▸ **STUDY TEXT**
———
History-making music group for UMM - morris mn

History-making music group for UMM - morris mn
The UMM men's chorus opened the Minnesota Day program at the 1962 Seattle World's Fair (Century 21 Exposition).

Tuesday, February 2, 2016

Let's revive memory of "Doc" Ederer, gifted author

Image result for bernard ederer minnesota legislature
Dr. B.F. Ederer
I had the pleasure of meeting Dr. Bernard Ederer in the 1980s. His hair was white but his mind was sharp. I met him at an event at the Morris American Legion. "Doc" was a life member of our Post 29 of the Legion. I became familiar with the dentist/author in my youth. Our family obtained his book "Birch Coulie" from either the public or school library. It is a terrific historical novel. It tells about the Dakota War of 1862.
Ederer's choice of spelling, "Coulie," has not taken over. "Birch Coulee" has become the norm. The spelling issue stands in the way of Ederer's book being discovered by a large number of people today. Ederer could not have foreseen the Internet. Precise spelling is of course helpful when using search engines. "Birch Coulie" isn't likely to get high placement on search pages, when the preferred spelling has become "Coulee."
Ederer argued for his spelling in his book's preface. He quoted "the Honorable Chas. Flandreau," identified as a writer:
The French verb couler, to run, indicates a slow, trickling stream in a ravine, and wherever such rivulets were found, the voyageurs called the ravine a "coulie," probably a "coulee" as pronounced by them. There is no authority that I can find that justifies the spelling of the word "coolie." I therefore take the liberty of using what I regard as the true spelling: "coulie." I regard the battle of Birch Coulie to be one of the most desperate Indian encounters that ever occurred on the American continent.
———
▸ **DATASET EXTRACT**

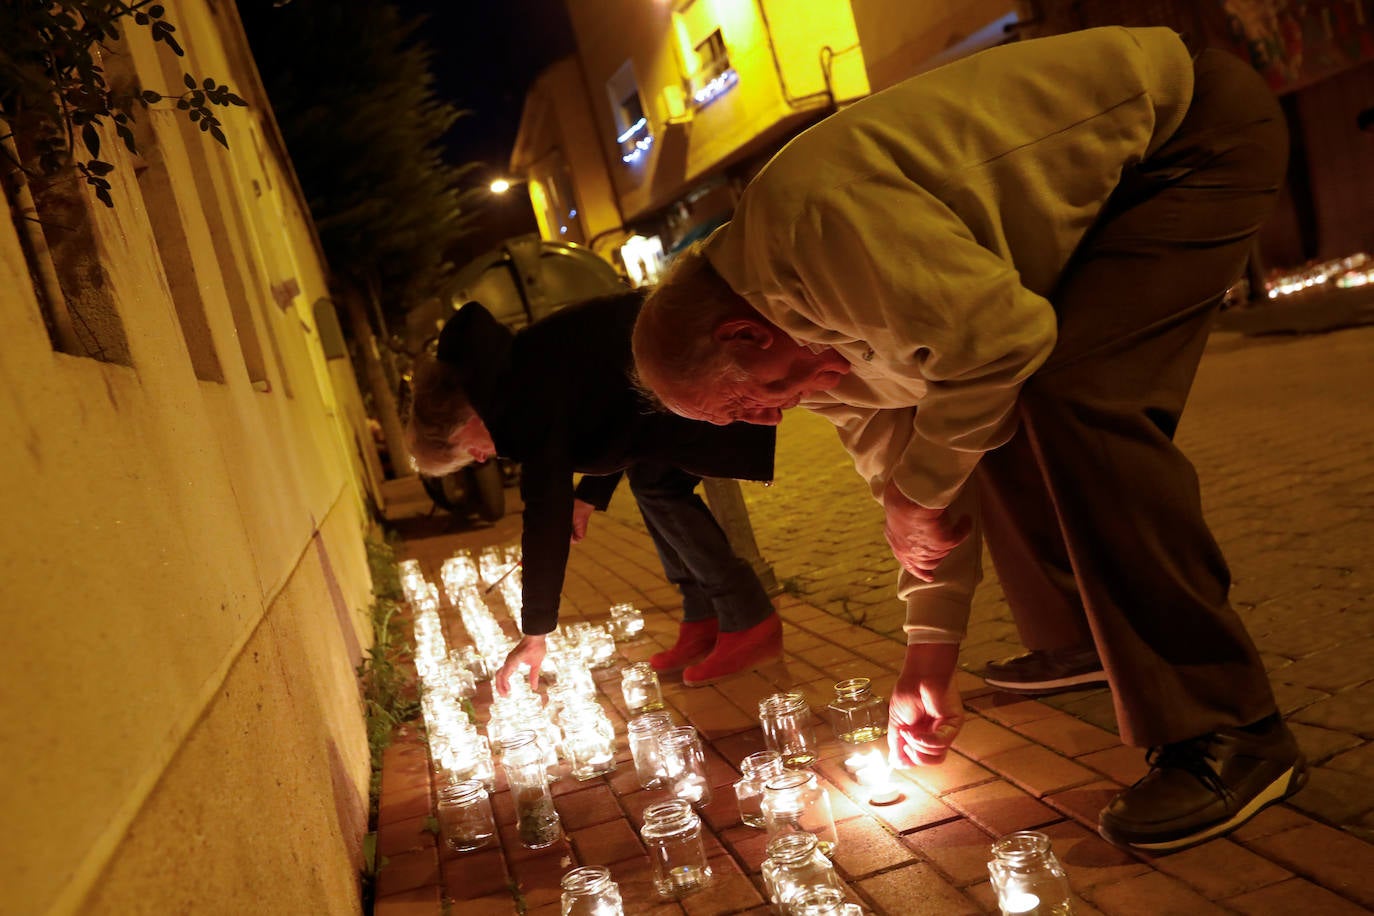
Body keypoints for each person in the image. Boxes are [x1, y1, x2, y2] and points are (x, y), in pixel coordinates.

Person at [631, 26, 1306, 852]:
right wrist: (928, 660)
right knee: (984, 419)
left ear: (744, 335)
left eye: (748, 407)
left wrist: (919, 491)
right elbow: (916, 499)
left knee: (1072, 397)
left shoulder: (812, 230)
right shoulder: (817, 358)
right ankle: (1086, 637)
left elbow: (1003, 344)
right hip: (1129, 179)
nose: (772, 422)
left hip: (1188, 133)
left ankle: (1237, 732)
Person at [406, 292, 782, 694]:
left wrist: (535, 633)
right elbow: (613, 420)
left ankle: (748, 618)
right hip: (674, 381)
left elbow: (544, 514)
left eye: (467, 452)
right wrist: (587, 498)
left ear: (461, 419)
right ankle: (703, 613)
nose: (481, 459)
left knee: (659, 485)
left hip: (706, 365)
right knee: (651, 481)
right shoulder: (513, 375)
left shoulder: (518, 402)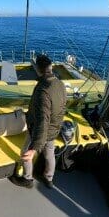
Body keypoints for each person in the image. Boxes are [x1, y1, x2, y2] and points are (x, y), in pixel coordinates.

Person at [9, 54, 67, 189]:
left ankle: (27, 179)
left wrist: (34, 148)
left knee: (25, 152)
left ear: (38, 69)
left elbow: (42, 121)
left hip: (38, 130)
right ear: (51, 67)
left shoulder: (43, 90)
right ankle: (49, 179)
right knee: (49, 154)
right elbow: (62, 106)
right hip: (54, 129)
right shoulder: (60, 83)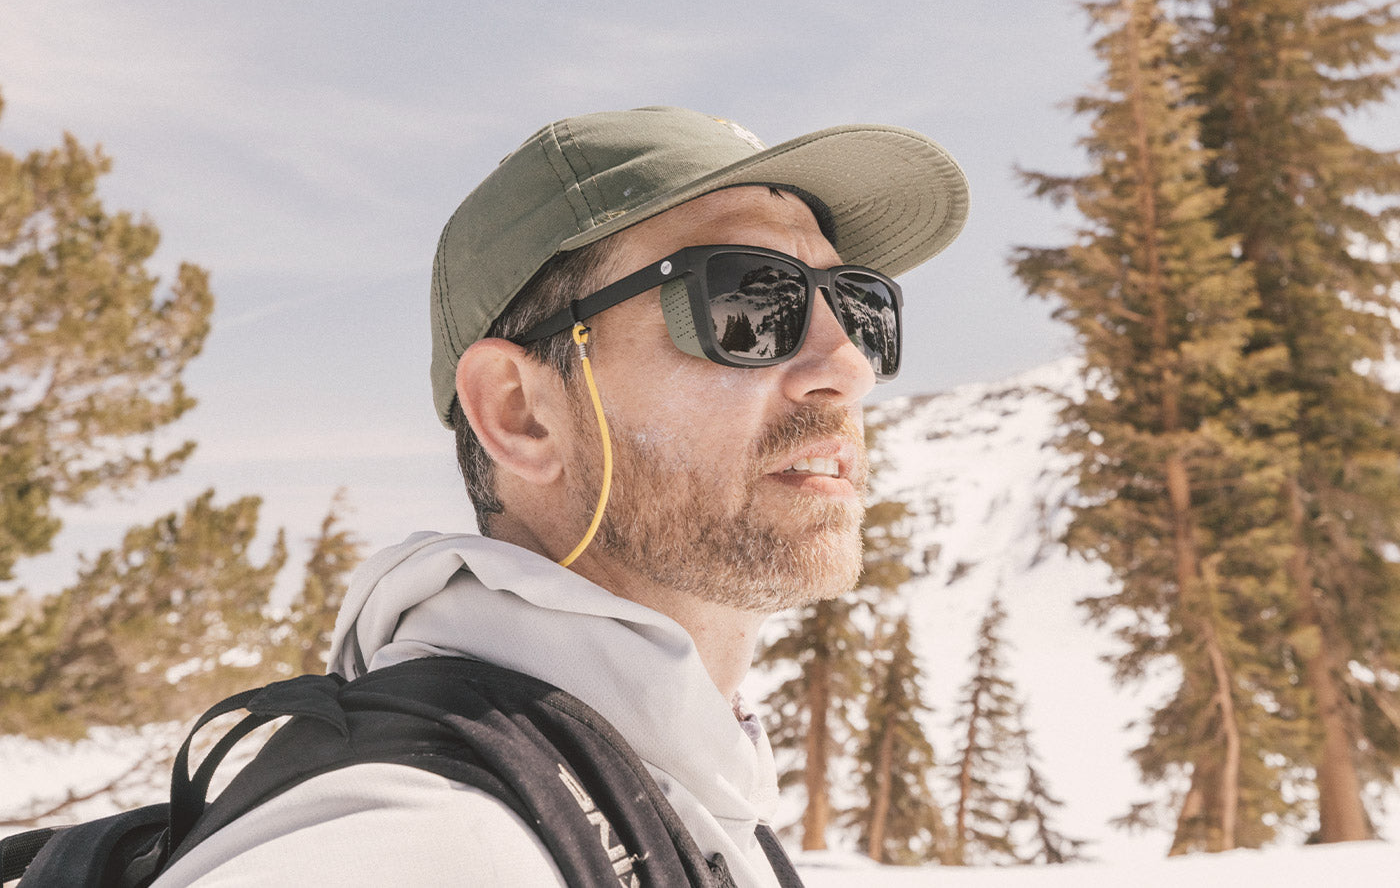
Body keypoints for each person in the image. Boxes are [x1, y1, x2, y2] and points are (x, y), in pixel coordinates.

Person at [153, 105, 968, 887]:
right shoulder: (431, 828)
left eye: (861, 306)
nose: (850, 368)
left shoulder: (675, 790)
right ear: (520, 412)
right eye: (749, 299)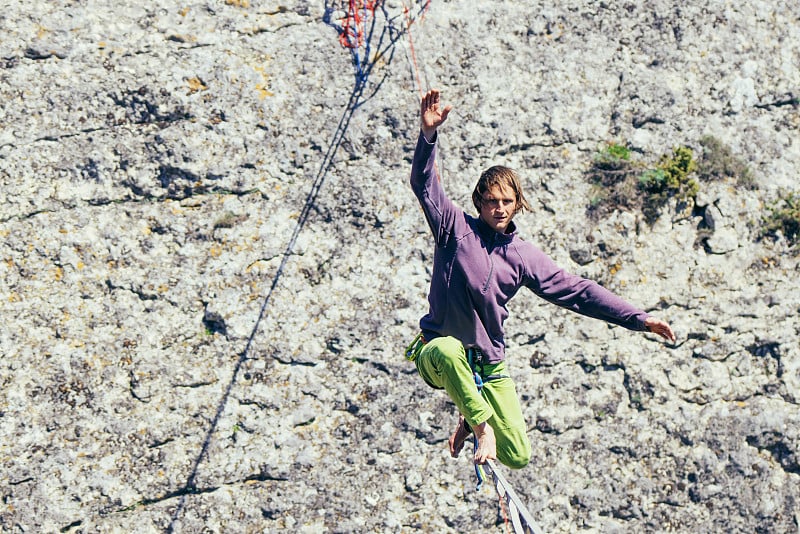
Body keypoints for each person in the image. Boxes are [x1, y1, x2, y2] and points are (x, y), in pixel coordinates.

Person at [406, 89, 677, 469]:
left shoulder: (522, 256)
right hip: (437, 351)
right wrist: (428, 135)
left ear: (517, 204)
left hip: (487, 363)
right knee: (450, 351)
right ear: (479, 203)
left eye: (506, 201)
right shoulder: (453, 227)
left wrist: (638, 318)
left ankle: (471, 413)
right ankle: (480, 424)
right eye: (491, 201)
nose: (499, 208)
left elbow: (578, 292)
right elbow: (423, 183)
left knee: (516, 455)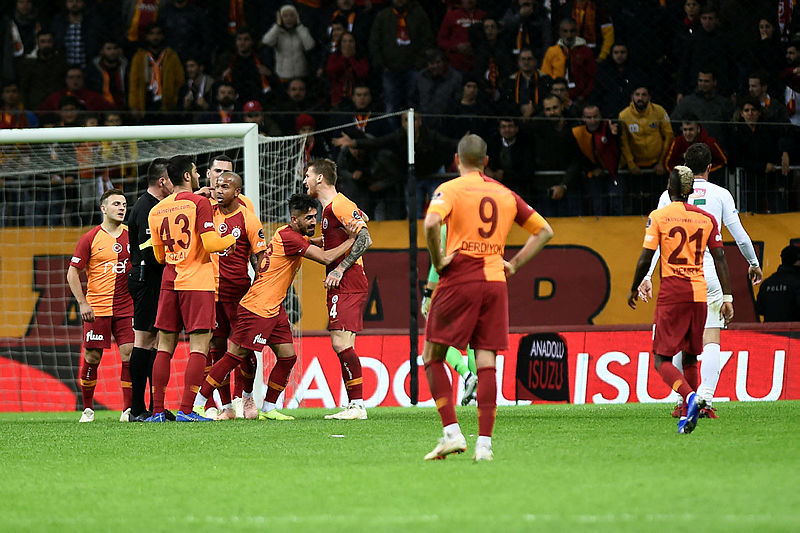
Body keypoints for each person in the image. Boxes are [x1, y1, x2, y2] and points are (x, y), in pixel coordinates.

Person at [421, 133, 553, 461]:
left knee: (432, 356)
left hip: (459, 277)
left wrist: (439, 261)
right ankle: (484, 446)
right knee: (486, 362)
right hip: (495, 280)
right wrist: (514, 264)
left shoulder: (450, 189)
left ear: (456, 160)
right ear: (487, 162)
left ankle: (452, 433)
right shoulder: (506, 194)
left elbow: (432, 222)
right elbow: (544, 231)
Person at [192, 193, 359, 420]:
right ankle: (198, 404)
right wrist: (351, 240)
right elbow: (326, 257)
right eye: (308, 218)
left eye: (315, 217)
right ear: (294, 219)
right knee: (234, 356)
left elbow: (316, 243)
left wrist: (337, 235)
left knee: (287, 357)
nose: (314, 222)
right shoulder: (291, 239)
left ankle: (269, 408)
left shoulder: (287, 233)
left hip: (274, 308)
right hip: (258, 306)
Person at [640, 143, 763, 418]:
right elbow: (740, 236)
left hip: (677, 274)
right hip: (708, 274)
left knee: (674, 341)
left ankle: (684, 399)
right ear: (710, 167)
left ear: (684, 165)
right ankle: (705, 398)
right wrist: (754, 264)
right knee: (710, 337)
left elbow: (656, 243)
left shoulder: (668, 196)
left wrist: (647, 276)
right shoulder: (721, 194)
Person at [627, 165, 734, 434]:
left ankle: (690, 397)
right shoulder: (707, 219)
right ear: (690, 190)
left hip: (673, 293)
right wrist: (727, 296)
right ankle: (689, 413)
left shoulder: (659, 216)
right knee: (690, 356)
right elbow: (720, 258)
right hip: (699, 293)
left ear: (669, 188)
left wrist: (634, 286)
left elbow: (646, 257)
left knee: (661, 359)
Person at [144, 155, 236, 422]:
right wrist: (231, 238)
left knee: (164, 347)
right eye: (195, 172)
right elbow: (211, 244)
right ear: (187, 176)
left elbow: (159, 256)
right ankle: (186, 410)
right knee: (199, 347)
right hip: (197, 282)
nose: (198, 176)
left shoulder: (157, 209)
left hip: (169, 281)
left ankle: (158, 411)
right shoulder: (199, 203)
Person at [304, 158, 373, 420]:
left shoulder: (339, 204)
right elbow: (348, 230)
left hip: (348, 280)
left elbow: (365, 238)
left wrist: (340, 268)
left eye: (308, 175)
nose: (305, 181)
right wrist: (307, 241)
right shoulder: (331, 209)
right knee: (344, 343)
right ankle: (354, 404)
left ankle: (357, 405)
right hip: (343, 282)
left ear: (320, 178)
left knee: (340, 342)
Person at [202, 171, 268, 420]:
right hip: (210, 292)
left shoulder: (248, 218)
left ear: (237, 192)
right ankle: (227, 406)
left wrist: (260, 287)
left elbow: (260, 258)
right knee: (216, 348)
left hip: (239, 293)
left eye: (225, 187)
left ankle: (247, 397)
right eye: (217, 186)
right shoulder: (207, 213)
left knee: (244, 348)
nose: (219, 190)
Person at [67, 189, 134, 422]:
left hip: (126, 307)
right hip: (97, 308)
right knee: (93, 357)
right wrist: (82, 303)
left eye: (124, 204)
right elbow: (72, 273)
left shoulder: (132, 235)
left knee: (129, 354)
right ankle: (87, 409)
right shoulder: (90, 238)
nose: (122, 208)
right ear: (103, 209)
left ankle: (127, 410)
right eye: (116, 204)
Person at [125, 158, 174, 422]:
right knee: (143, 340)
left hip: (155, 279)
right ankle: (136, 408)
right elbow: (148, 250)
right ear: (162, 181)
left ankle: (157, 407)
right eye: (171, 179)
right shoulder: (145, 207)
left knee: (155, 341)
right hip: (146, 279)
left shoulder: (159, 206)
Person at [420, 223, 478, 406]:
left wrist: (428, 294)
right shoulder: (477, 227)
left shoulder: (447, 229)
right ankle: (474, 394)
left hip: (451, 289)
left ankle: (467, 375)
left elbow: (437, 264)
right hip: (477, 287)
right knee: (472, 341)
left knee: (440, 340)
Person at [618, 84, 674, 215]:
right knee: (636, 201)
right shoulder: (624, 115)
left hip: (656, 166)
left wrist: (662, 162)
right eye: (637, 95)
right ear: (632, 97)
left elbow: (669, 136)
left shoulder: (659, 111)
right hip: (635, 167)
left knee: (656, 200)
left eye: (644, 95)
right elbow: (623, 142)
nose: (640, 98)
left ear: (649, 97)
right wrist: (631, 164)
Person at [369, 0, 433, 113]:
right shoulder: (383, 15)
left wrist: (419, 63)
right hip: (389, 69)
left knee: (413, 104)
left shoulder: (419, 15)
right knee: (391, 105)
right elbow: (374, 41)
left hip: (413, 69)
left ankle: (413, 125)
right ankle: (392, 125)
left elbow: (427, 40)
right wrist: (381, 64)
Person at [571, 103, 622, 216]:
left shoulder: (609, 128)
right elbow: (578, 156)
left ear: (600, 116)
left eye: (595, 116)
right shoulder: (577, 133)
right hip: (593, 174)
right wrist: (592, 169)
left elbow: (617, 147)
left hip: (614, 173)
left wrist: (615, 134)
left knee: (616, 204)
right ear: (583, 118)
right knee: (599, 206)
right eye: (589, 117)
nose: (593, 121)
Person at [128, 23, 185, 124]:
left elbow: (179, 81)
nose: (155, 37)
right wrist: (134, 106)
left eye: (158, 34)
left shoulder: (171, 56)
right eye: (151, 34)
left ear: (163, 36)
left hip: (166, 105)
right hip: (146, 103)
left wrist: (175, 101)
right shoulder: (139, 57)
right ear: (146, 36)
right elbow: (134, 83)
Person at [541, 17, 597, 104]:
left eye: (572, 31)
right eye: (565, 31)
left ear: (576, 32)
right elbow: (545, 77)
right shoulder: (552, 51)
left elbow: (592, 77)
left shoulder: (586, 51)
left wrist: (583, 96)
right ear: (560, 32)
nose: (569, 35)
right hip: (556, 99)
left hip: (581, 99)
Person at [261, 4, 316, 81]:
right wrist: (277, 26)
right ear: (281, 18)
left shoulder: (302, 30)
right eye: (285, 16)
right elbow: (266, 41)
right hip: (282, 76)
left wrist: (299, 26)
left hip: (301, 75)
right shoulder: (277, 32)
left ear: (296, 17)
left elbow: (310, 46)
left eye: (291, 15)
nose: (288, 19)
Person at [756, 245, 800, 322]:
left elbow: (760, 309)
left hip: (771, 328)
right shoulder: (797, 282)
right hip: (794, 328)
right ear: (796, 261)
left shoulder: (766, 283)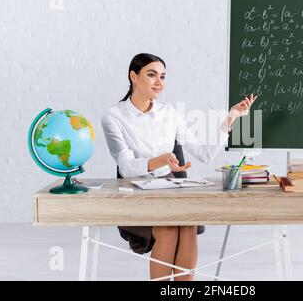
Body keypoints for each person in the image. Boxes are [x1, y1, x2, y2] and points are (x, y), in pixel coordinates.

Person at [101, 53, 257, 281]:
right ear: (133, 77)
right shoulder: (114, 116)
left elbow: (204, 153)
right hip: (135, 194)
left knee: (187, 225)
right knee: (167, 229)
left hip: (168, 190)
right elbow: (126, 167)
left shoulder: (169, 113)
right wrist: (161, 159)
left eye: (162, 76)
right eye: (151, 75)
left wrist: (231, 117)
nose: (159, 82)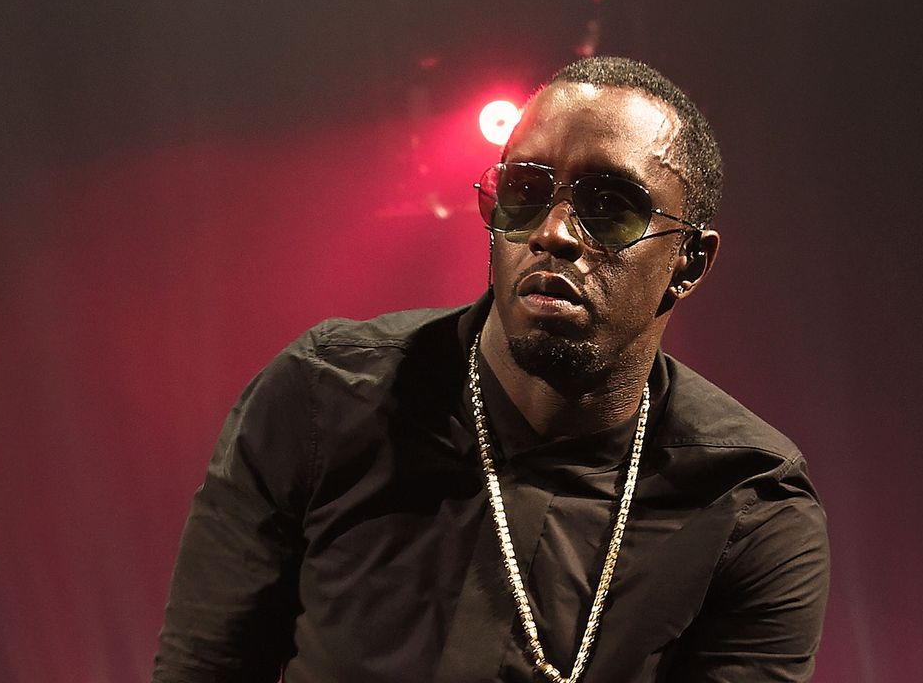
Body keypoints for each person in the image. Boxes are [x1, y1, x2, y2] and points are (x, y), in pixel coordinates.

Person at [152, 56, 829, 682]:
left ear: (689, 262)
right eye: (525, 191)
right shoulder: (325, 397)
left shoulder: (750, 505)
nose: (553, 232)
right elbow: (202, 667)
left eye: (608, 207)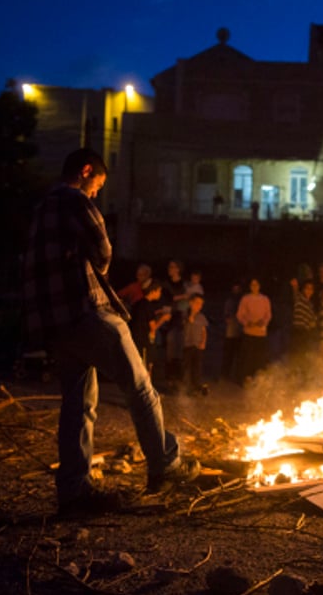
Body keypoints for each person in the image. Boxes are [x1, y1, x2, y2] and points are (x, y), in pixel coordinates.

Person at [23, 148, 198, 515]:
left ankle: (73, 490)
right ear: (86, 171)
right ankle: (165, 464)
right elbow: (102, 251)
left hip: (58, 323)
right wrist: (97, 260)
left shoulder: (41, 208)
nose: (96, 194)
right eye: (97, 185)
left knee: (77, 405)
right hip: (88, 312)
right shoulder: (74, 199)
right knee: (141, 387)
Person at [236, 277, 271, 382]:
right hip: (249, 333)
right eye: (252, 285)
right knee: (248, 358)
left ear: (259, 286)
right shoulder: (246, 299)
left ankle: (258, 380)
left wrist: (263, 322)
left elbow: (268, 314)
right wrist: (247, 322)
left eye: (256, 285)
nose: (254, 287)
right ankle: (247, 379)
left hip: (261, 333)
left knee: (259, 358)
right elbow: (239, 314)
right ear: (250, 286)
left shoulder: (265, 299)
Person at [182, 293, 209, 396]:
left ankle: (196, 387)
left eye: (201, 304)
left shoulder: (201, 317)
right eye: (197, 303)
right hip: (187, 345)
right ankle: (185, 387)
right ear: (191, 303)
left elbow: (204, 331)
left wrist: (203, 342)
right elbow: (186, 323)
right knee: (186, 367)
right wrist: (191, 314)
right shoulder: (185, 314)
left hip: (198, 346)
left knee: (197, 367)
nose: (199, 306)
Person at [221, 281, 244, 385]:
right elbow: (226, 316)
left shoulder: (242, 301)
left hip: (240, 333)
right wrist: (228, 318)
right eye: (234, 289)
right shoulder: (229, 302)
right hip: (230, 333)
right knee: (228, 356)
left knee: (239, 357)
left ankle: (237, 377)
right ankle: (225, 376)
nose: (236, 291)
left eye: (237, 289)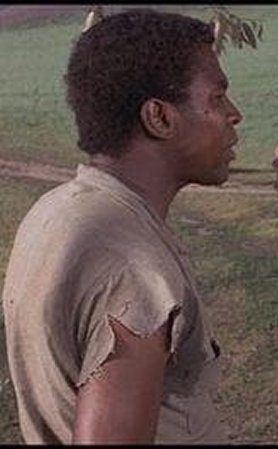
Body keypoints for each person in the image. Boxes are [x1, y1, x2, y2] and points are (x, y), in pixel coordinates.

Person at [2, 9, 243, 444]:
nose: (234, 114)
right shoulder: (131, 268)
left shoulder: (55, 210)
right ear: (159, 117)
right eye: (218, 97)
———
▸ **ASSIGNMENT**
Copy the passage of the post about "Doc" Ederer word for word, between "Let's revive memory" and "War of 1862.", inclusive. Work only from the post for what comes next.

▸ **EXERCISE SOLUTION**
Let's revive memory of "Doc" Ederer, gifted author

Image result for bernard ederer minnesota legislature
Dr. B.F. Ederer
I had the pleasure of meeting Dr. Bernard Ederer in the 1980s. His hair was white but his mind was sharp. I met him at an event at the Morris American Legion. "Doc" was a life member of our Post 29 of the Legion. I became familiar with the dentist/author in my youth. Our family obtained his book "Birch Coulie" from either the public or school library. It is a terrific historical novel. It tells about the Dakota War of 1862.